L’India dice no alla costruzione dei delfinari

Grande vittoria per la tutela dei delfini. Il Ministro indiano dell'Ambiente e delle Foreste, Jayanthi Natarajan, raccogliendo l'appello lanciato delle associazioni animaliste e degli attivisti, ha deciso di vietare la realizzazione di tutti i delfinari che erano stati proposti negli Stati costieri del Paese.

Grande vittoria per la tutela dei delfini. Il Ministro indiano dell’Ambiente e delle Foreste, Jayanthi Natarajan, raccogliendo l’appello lanciato delle associazioni animaliste e degli attivisti, tra cui anche l’Enpa, ha deciso di vietare la realizzazione di tutti i delfinari che erano stati proposti negli Stati costieri del Paese.

Tamil Nadu, Kerala, Goa, Noida e Maharashtra non saranno, quindi, luoghi di tortura, privazione e prigionia per i cetacei rubati al mare, soprattutto grazie “alla forte condanna dell’opinione internazionale sul confinamento di animali selvatici o sul loro utilizzo per puro divertimento dell’uomo”, dice una lettera che il ministro ha inviato alla Peta. Il forte segnale dell’India contro lo sfruttamento, peraltro vietato sia dalla legge indiana contro la crudeltà sugli animali (prevention of Cruelty to Animals Act) sia dalla normativa per la protezione della fauna selvatica (Wildlife Protection Act), ha raccolto il favore dell’Enpa.

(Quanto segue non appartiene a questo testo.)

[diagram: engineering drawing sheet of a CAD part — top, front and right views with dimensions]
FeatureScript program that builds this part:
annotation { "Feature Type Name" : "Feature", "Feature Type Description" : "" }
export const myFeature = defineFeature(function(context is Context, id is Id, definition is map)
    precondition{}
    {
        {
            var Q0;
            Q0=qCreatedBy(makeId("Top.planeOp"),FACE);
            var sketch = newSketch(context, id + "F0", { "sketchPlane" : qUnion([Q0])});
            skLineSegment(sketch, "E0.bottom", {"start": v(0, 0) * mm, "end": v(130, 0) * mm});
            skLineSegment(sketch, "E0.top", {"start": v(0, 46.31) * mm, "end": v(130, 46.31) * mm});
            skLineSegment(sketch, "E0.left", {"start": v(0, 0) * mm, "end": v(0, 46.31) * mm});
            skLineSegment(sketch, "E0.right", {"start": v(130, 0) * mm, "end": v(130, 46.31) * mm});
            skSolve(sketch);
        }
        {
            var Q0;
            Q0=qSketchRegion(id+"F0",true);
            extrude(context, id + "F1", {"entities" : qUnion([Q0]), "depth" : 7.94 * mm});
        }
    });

“La presa di posizione del governo indiano è un’ottima notizia – commenta il direttore scientifico dell’Enpa, Ilaria Ferri -. Nelle settimane passate avevamo chiesto all’esecutivo di Nuova Delhi di opporsi alla costruzione dei delfinari, evidenziando come delfini e balene, animali estremamente intelligenti abituati a vivere in libertà all’interno di gruppi con relazioni familiari molto strette, fossero inadatti alla vita in cattività, che per loro rappresenta una vera condanna a morte”.

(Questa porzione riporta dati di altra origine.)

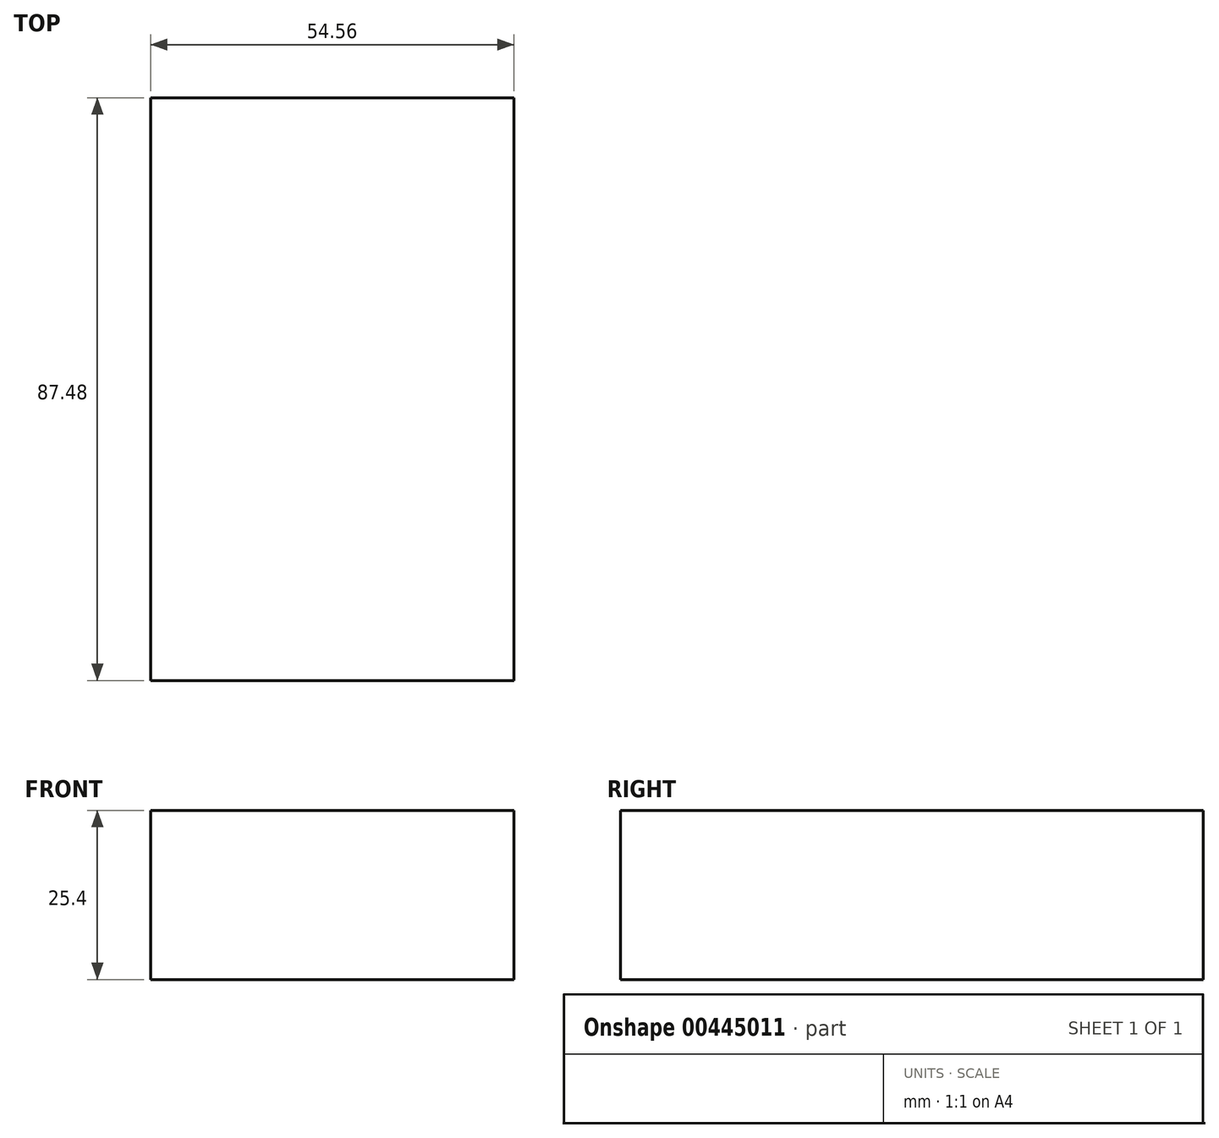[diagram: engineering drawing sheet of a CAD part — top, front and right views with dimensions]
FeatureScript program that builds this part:
annotation { "Feature Type Name" : "Feature", "Feature Type Description" : "" }
export const myFeature = defineFeature(function(context is Context, id is Id, definition is map)
    precondition{}
    {
        {
            var Q0;
            Q0=qCreatedBy(makeId("Top.planeOp"),FACE);
            var sketch = newSketch(context, id + "F0", { "sketchPlane" : qUnion([Q0])});
            skLineSegment(sketch, "E0.bottom", {"start": v(-23.9, -42.62) * mm, "end": v(30.65, -42.62) * mm});
            skLineSegment(sketch, "E0.top", {"start": v(-23.9, 44.86) * mm, "end": v(30.65, 44.86) * mm});
            skLineSegment(sketch, "E0.left", {"start": v(-23.9, -42.62) * mm, "end": v(-23.9, 44.86) * mm});
            skLineSegment(sketch, "E0.right", {"start": v(30.65, -42.62) * mm, "end": v(30.65, 44.86) * mm});
            skPoint(sketch, "E1", {"position": v(0, -23.11) * mm});
            skSolve(sketch);
        }
        {
            var Q0;
            Q0 = qSketchRegion(id + "F0", true);
            extrude(context, id + "F1", {"entities" : qUnion([Q0]), "depth" : 25.4 * mm});
        }
    });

Perché, se l’industria dell’intrattenimento cerca di far passare l’idea secondo cui la cattività dei cetacei avrebbe finalità educative, e che gli stessi animali sarebbero “felici” di vivere in un ambiente così artefatto, di interagire con l’uomo e di eseguire tali esercizi, “è evidente che ciò non ha nulla a che vedere né con una presunta conservazione delle specie né con un’altrettanto presunta mission formativa, poiché gli animali sono privati della possibilità di comportarsi secondo le caratteristiche etologiche della loro specie, sono obbligati ad alterare i propri istinti, oltre a subire un percorso di addestramento basato sulla deprivazione alimentare e sulla paura”, conclude la Ferri, augurandosi che altri Paesi, primo fra tutti il nostro, seguano l’esempio dell’India.